Garcia halted in the sand and waved frantically at his men. Tank and Thomas joined him near the tiki bar, but Daniels, Morgan, and Stevo were still running down the highway. Three dozen Variants darted after them, leaping on top of cars, dashing down the sidewalk. They were everywhere, and Garcia watched the hungry maws chomping behind swollen sucker mouths in a state of horror. He was used to seeing Variants with long, muscular limbs, but now their stalk-like arms seemed withered, almost frail, and their horned nails were even longer. They charged, scrambling over vehicles and darting on all fours across the street, claws scratching over metal and concrete.
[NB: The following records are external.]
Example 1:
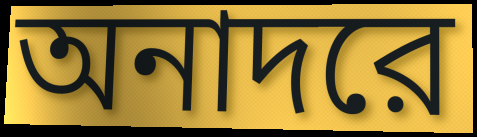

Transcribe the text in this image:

অনাদরে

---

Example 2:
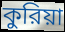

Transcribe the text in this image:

কুরিয়া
“Covering fire!” Garcia yelled. He switched the selector to automatic, shouldered his rifle, squared his boots the best he could in the loose sand, and sent a burst of fire at the onrushing horde. Rounds lanced across the beach at the tidal wave of pallid, veiny flesh. His foot slid in the sand as he fired, bullets ripping though car doors and breaking windows before he found a target. One of the rounds took off the top of a female Variant’s skull. She skidded across the road, brain matter spilling onto the asphalt. He dropped four more of the creatures before his mag was dry. The monsters continued to bleed onto the street, relentless and undeterred. By the time Daniels reached the entrance to the beach, the Variants numbered in the hundreds.

“Changing!” Tank shouted.

“Fire in the hole!” Thomas shouted back. He lobbed an M67 grenade across the beach. It landed in the street and rolled under the F150 on a lift. Two agonizing beats later, a mushroom of fire blasted into the air, sending shrapnel whizzing into the heart of the monstrous horde. The explosion gave Daniels, Stevo, and Morgan a chance to escape.
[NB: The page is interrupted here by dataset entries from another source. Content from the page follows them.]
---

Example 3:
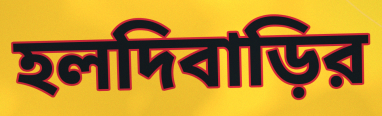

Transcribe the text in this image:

হলদিবাড়ির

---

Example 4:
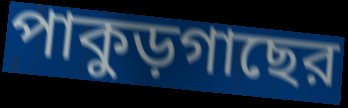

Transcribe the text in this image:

পাকুড়গাছের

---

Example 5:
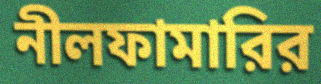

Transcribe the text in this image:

নীলফামারির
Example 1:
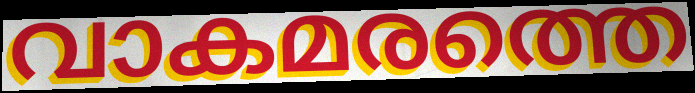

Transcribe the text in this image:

വാകമരത്തെ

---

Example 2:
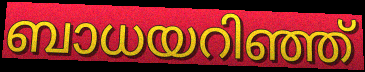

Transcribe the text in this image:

ബാധയറിഞ്ഞ്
“On me!” Garcia shouted. He ran toward the surf, but stopped when his boots were submerged. They were out of room, and there was no way in hell they could make it back to the Zodiac. Even with their fins and training, the Variants could swim faster.

Not to mention they had gills now.

Daniels set the woman onto the sand and raised his rifle. She was mumbling between her pained moans.

“We can’t,” she hissed. “
Please
, we can’t.”

“We’re getting you out of here, ma’am,” Daniels said.
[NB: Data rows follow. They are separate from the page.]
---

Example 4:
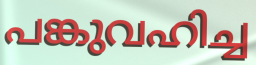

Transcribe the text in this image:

പങ്കുവഹിച്ച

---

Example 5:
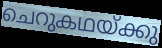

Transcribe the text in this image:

ചെറുകഥയ്ക്കു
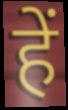
हें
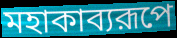
মহাকাব্যরূপে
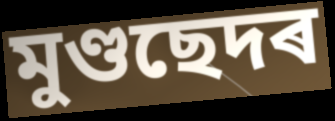
মুণ্ডছেদৰ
“No,” she groaned. “You don’t understand. They won’t let us leave. They
won’t
!” She collapsed on her back, the words slurring with her heavy breathing.

Garcia caught a glimpse of her in the moonlight. She was young, maybe college age, with her blonde hair in ragged braids. Both feet were cut to pieces, flesh hanging loosely from the bones. Her youthful blue eyes were vacant, staring at the moon above. The Marines formed a perimeter around her, guarding her life with theirs. They hadn’t found a survivor for a week. Every remaining human soul was precious.

Injured Variants staggered onto the beach, shrapnel wounds gushing blood. They skittered across the sand and fanned out, their emaciated bodies stretching in the moonlight and yellow eyes homing in on the Variant Hunters. Garcia had to remind himself that he and his team were the hunters, not the prey.

Thomas tossed a second grenade. A geyser of sand and body parts gushed into the sky, but the monsters still came. Charging straight into the Marines’ gunfire.

Garcia’s earpiece crackled. He only caught a piece of the transmission before the chaos drowned it out.

“Victor Hotel, watch your...”

In the distance, Garcia could hear the faint mechanical roar of choppers. The reassuring sound of salvation prompted another shot of adrenaline through his veins. He didn’t take his eyes off the horde, mowing down creature after creature. If he had turned, maybe he would have seen the Variants swimming under the waves, and their pale naked bodies leaping across the surf as they emerged from the ocean.